[Transcribed page contents]
════════════════════
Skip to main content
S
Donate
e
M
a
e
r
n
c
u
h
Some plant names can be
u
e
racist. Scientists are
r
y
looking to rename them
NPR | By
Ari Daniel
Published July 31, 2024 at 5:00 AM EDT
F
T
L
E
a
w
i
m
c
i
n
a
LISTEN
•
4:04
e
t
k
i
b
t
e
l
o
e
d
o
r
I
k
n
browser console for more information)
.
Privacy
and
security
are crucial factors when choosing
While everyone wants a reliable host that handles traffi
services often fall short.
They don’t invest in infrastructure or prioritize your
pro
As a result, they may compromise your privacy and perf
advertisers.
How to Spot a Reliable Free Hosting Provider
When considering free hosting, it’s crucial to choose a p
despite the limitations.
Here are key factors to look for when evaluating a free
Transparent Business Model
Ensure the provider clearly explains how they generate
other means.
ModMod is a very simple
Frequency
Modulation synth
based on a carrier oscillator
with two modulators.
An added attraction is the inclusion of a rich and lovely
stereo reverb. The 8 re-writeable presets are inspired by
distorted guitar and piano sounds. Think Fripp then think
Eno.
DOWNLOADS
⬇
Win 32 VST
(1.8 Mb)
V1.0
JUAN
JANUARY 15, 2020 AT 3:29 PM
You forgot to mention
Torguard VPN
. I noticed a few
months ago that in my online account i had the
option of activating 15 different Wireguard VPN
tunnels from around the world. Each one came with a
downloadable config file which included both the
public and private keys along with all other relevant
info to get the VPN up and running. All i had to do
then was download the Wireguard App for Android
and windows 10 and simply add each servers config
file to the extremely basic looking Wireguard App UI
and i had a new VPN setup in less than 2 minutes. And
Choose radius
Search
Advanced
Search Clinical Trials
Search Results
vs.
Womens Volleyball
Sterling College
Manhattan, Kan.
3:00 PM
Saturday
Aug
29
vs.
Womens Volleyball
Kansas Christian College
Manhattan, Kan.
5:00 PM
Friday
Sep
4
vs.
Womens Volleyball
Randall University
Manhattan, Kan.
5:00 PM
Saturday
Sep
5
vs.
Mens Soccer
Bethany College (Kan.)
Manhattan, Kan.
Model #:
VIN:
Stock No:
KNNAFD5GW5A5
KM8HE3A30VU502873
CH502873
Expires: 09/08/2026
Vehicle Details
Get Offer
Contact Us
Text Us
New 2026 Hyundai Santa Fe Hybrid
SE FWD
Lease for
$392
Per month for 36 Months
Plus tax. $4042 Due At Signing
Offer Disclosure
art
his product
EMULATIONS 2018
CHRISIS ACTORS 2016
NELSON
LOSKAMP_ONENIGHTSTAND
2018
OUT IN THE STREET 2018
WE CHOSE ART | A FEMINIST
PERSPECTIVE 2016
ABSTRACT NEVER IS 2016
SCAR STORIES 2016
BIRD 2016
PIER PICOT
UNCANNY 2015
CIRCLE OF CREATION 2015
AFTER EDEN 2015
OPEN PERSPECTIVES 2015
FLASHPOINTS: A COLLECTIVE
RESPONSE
════════════════════
◆ TASK STATEMENT:
Every single line in the records above must be written out exactly.

◆ RESULT FOR THIS EXERCISE:
Skip to main content
S
Donate
e
M
a
e
r
n
c
u
h
Some plant names can be
u
e
racist. Scientists are
r
y
looking to rename them
NPR | By
Ari Daniel
Published July 31, 2024 at 5:00 AM EDT
F
T
L
E
a
w
i
m
c
i
n
a
LISTEN
•
4:04
e
t
k
i
b
t
e
l
o
e
d
o
r
I
k
n
browser console for more information)
.
Privacy
and
security
are crucial factors when choosing
While everyone wants a reliable host that handles traffi
services often fall short.
They don’t invest in infrastructure or prioritize your
pro
As a result, they may compromise your privacy and perf
advertisers.
How to Spot a Reliable Free Hosting Provider
When considering free hosting, it’s crucial to choose a p
despite the limitations.
Here are key factors to look for when evaluating a free
Transparent Business Model
Ensure the provider clearly explains how they generate
other means.
ModMod is a very simple
Frequency
Modulation synth
based on a carrier oscillator
with two modulators.
An added attraction is the inclusion of a rich and lovely
stereo reverb. The 8 re-writeable presets are inspired by
distorted guitar and piano sounds. Think Fripp then think
Eno.
DOWNLOADS
⬇
Win 32 VST
(1.8 Mb)
V1.0
JUAN
JANUARY 15, 2020 AT 3:29 PM
You forgot to mention
Torguard VPN
. I noticed a few
months ago that in my online account i had the
option of activating 15 different Wireguard VPN
tunnels from around the world. Each one came with a
downloadable config file which included both the
public and private keys along with all other relevant
info to get the VPN up and running. All i had to do
then was download the Wireguard App for Android
and windows 10 and simply add each servers config
file to the extremely basic looking Wireguard App UI
and i had a new VPN setup in less than 2 minutes. And
Choose radius
Search
Advanced
Search Clinical Trials
Search Results
vs.
Womens Volleyball
Sterling College
Manhattan, Kan.
3:00 PM
Saturday
Aug
29
vs.
Womens Volleyball
Kansas Christian College
Manhattan, Kan.
5:00 PM
Friday
Sep
4
vs.
Womens Volleyball
Randall University
Manhattan, Kan.
5:00 PM
Saturday
Sep
5
vs.
Mens Soccer
Bethany College (Kan.)
Manhattan, Kan.
Model #:
VIN:
Stock No:
KNNAFD5GW5A5
KM8HE3A30VU502873
CH502873
Expires: 09/08/2026
Vehicle Details
Get Offer
Contact Us
Text Us
New 2026 Hyundai Santa Fe Hybrid
SE FWD
Lease for
$392
Per month for 36 Months
Plus tax. $4042 Due At Signing
Offer Disclosure
art
his product
EMULATIONS 2018
CHRISIS ACTORS 2016
NELSON
LOSKAMP_ONENIGHTSTAND
2018
OUT IN THE STREET 2018
WE CHOSE ART | A FEMINIST
PERSPECTIVE 2016
ABSTRACT NEVER IS 2016
SCAR STORIES 2016
BIRD 2016
PIER PICOT
UNCANNY 2015
CIRCLE OF CREATION 2015
AFTER EDEN 2015
OPEN PERSPECTIVES 2015
FLASHPOINTS: A COLLECTIVE
RESPONSE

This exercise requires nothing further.